Try it: A picture-free, exact reproduction of the listing that follows is required.

Information shown:
▼▼▼
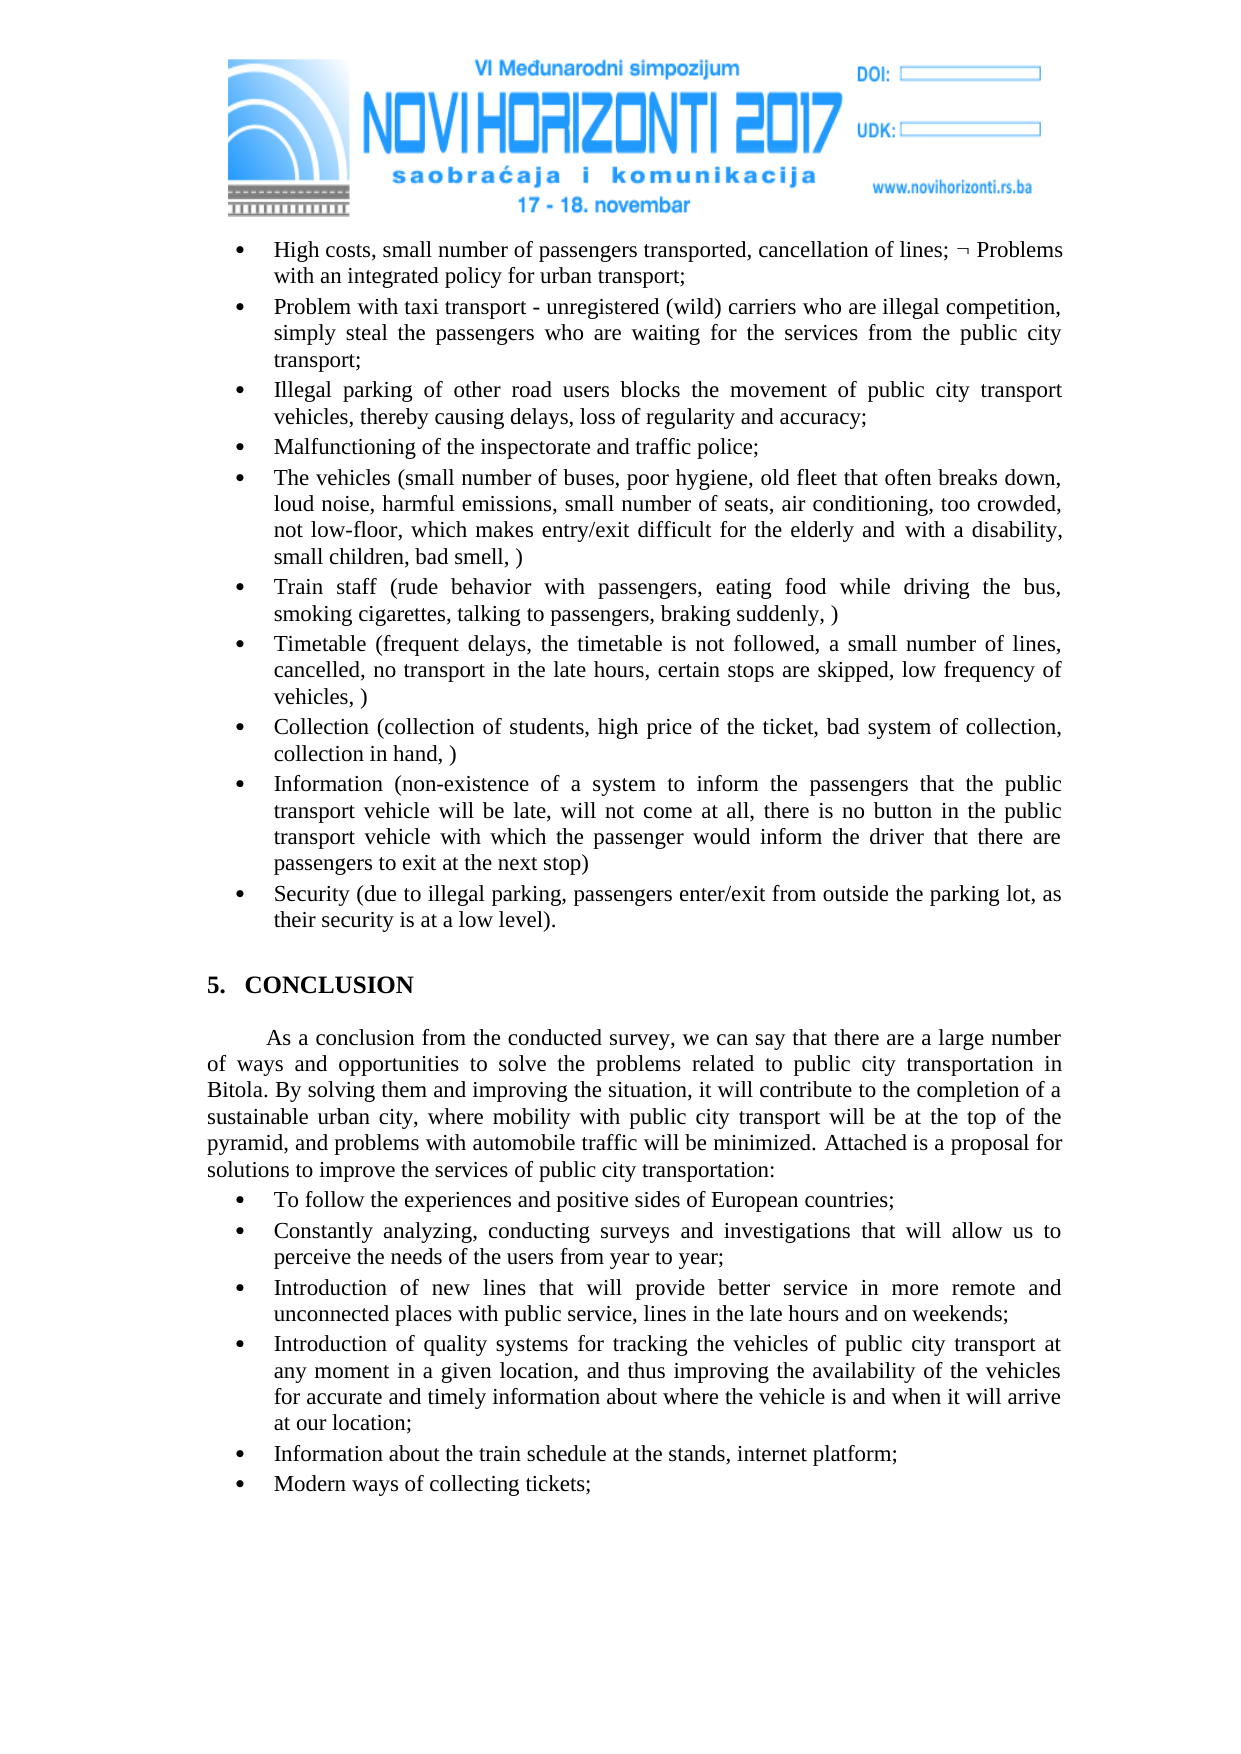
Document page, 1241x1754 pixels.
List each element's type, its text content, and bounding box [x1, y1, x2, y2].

list Malfunctioning of the inspectorate and traffic police; [236, 433, 1063, 459]
list Introduction of new lines that will provide better service in more remote and unconnected places with public service, lines in the late hours and on weekends; [236, 1273, 1063, 1326]
list Information (non-existence of a system to inform the passengers that the public transport vehicle will be late, will not come at all, there is no button in the public transport vehicle with which the passenger would inform the driver that there are passengers to exit at the next stop) [236, 770, 1063, 876]
list Illegal parking of other road users blocks the movement of public city transport vehicles, thereby causing delays, loss of regularity and accuracy; [236, 376, 1063, 429]
list Problem with taxi transport - unregistered (wild) carriers who are illegal competition, simply steal the passengers who are waiting for the services from the public city transport; [236, 293, 1063, 372]
list Security (due to illegal parking, passengers enter/exit from outside the parking lot, as their security is at a low level). [236, 880, 1063, 933]
list Introduction of quality systems for tracking the vehicles of public city transport at any moment in a given location, and thus improving the availability of the vehicles for accurate and timely information about where the vehicle is and when it will arrive at our location; [236, 1330, 1063, 1436]
list Information about the train schedule at the stands, internet platform; [236, 1440, 1063, 1466]
list Constantly analyzing, conducting surveys and investigations that will allow us to perceive the needs of the users from year to year; [236, 1217, 1063, 1269]
list Collection (collection of students, high price of the ticket, bad system of collection, collection in hand, ) [236, 713, 1063, 766]
list Modern ways of collecting tickets; [236, 1471, 1063, 1497]
text As a conclusion from the conducted survey, we can say that there are a large number of ways and opportunities to solve the problems related to public city transportation in Bitola. By solving them and improving the situation, it will contribute to the completion of a sustainable urban city, where mobility with public city transport will be at the top of the pyramid, and problems with automobile traffic will be minimized. Attached is a proposal for solutions to improve the services of public city transportation: [207, 1024, 1063, 1182]
picture [227, 59, 1042, 217]
list To follow the experiences and positive sides of European countries; [236, 1186, 1063, 1212]
list Train staff (rude behavior with passengers, eating food while driving the bus, smoking cigarettes, talking to passengers, braking suddenly, ) [236, 573, 1063, 626]
list Timetable (frequent delays, the timetable is not followed, a small number of lines, cancelled, no transport in the late hours, certain stops are skipped, low frequency of vehicles, ) [236, 630, 1063, 709]
subtitle conclusion [207, 970, 1063, 999]
list The vehicles (small number of buses, poor hygiene, old fleet that often breaks down, loud noise, harmful emissions, small number of seats, air conditioning, too crowded, not low-floor, which makes entry/exit difficult for the elderly and with a disability, small children, bad smell, ) [236, 464, 1063, 569]
list High costs, small number of passengers transported, cancellation of lines; Problems with an integrated policy for urban transport; [236, 236, 1063, 289]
▲▲▲
Written reply:
Document page, 1241x1754 pixels.
List each element's type, its text content, and bounding box [x1, y1, x2, y2].

list Malfunctioning of the inspectorate and traffic police; [236, 433, 1063, 459]
list Introduction of new lines that will provide better service in more remote and unconnected places with public service, lines in the late hours and on weekends; [236, 1273, 1063, 1326]
list Information (non-existence of a system to inform the passengers that the public transport vehicle will be late, will not come at all, there is no button in the public transport vehicle with which the passenger would inform the driver that there are passengers to exit at the next stop) [236, 770, 1063, 876]
list Illegal parking of other road users blocks the movement of public city transport vehicles, thereby causing delays, loss of regularity and accuracy; [236, 376, 1063, 429]
list Problem with taxi transport - unregistered (wild) carriers who are illegal competition, simply steal the passengers who are waiting for the services from the public city transport; [236, 293, 1063, 372]
list Security (due to illegal parking, passengers enter/exit from outside the parking lot, as their security is at a low level). [236, 880, 1063, 933]
list Introduction of quality systems for tracking the vehicles of public city transport at any moment in a given location, and thus improving the availability of the vehicles for accurate and timely information about where the vehicle is and when it will arrive at our location; [236, 1330, 1063, 1436]
list Information about the train schedule at the stands, internet platform; [236, 1440, 1063, 1466]
list Constantly analyzing, conducting surveys and investigations that will allow us to perceive the needs of the users from year to year; [236, 1217, 1063, 1269]
list Collection (collection of students, high price of the ticket, bad system of collection, collection in hand, ) [236, 713, 1063, 766]
list Modern ways of collecting tickets; [236, 1471, 1063, 1497]
text As a conclusion from the conducted survey, we can say that there are a large number of ways and opportunities to solve the problems related to public city transportation in Bitola. By solving them and improving the situation, it will contribute to the completion of a sustainable urban city, where mobility with public city transport will be at the top of the pyramid, and problems with automobile traffic will be minimized. Attached is a proposal for solutions to improve the services of public city transportation: [207, 1024, 1063, 1182]
picture [227, 59, 1042, 217]
list To follow the experiences and positive sides of European countries; [236, 1186, 1063, 1212]
list Train staff (rude behavior with passengers, eating food while driving the bus, smoking cigarettes, talking to passengers, braking suddenly, ) [236, 573, 1063, 626]
list Timetable (frequent delays, the timetable is not followed, a small number of lines, cancelled, no transport in the late hours, certain stops are skipped, low frequency of vehicles, ) [236, 630, 1063, 709]
subtitle conclusion [207, 970, 1063, 999]
list The vehicles (small number of buses, poor hygiene, old fleet that often breaks down, loud noise, harmful emissions, small number of seats, air conditioning, too crowded, not low-floor, which makes entry/exit difficult for the elderly and with a disability, small children, bad smell, ) [236, 464, 1063, 569]
list High costs, small number of passengers transported, cancellation of lines; Problems with an integrated policy for urban transport; [236, 236, 1063, 289]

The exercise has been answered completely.